= Parent-Child Interaction Assessment-II =

The Parent-Child Interaction Assessment-II (PCIA-II; Holigrocki, Kaminski, & Frieswyk, 1999, 2002) is a direct observation procedure. Parents and 3- to 10-year-old children are videotaped as they play at a make-believe zoo. They are presented with a series of story stems and are asked to "Play out what happens together." Once the story creation part has finished, they complete the PCIA-II Inquiry video-recall procedure where they are shown selections from their videotape. The videotape is paused; and they are individually interviewed regarding what is happening and what each and the other are doing, thinking, feeling, and wanting. The PCIA-II takes approximately 45 minutes to administer (30 minutes for the videotaped interaction and 15 minutes for the Inquiry)

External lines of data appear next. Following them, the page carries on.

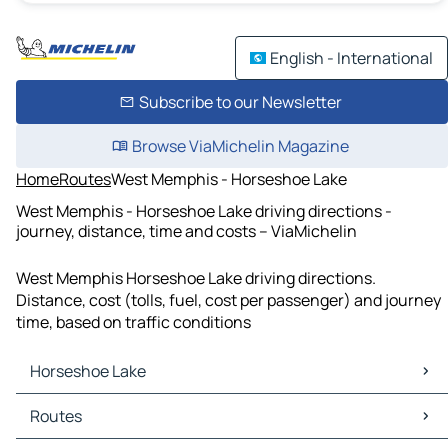
English - International
Subscribe to our Newsletter
Browse ViaMichelin Magazine
Home
Routes
West Memphis - Horseshoe Lake
West Memphis - Horseshoe Lake driving directions -
journey, distance, time and costs – ViaMichelin
West Memphis Horseshoe Lake driving directions.
Distance, cost (tolls, fuel, cost per passenger) and journey
time, based on traffic conditions
Horseshoe Lake
Horseshoe Lake Maps
Routes
Horseshoe Lake Traffic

This measure is employed in research and clinical interventions with parent-child dyads. As a research tool, the PCIA-II is used to test hypotheses relevant to clinical psychology, psychiatry, and child development. Clinically, the PCIA-II is used in assessment and treatment. As a psychological assessment measure, information is obtained about parent-child relational functioning and each person's behaviors and cognitions. Videorecordings are analyzed qualitatively and/or quantitatively using a set of parent, child, or relational codes that have demonstrated good psychometric properties (see Holigrocki, 2008). As a treatment, the PCIA-II is a core part of the Modifying Attributions of Parents (PCIA-II/MAP) cognitive-behavioral therapy intervention (Bohr, 2005; Bohr & Holigrocki, 2005). The PCIA-II/MAP begins with the therapist reviewing a PCIA-II pre-treatment recording of the parent and child to identify competency areas as well as areas of parenting difficulties such inaccurate, dysfunctional, or negative attributions. During the intervention sessions, the clinician and parent work together to enhance strengths and recognize and change the parent's attributions. The PCIA-II/MAP is currently being used in treatment and treatment outcome research in Ontario, Canada.

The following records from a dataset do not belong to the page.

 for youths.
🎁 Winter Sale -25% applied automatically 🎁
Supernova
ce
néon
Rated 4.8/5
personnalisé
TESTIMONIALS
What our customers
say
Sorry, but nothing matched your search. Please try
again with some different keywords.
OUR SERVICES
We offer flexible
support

Richard Holigrocki, Patricia Kaminski, Siebolt Frieswyk, George Hough, and Karen Shectman developed the PCIA between 1995 and 1997 at The Menninger Clinic and the measure was updated and revised in 2002 by the first three authors. Peter Fonagy, director of the Menninger Child and Family Center, provided consultation for the project.

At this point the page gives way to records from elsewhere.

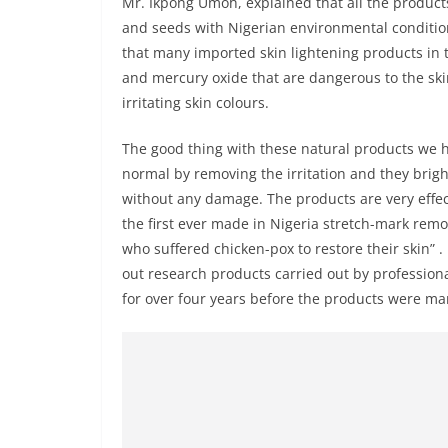
Mr. Ikpong Umoh, explained that all the products
and seeds with Nigerian environmental conditio
that many imported skin lightening products in 
and mercury oxide that are dangerous to the ski
irritating skin colours.
The good thing with these natural products we ha
normal by removing the irritation and they brigh
without any damage. The products are very effec
the first ever made in Nigeria stretch-mark remo
who suffered chicken-pox to restore their skin” 
out research products carried out by profession
for over four years before the products were ma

Questions under investigation involve studying the influence of psychopathology of the parent or child on the other member of the dyad; child attachment; parental attunement; the relationship between defense mechanisms, internal representations, and aggression; parenting styles; the efficacy of the PCIA-II/MAP intervention; and cross cultural comparisons between samples collected in Hong Kong and the United States.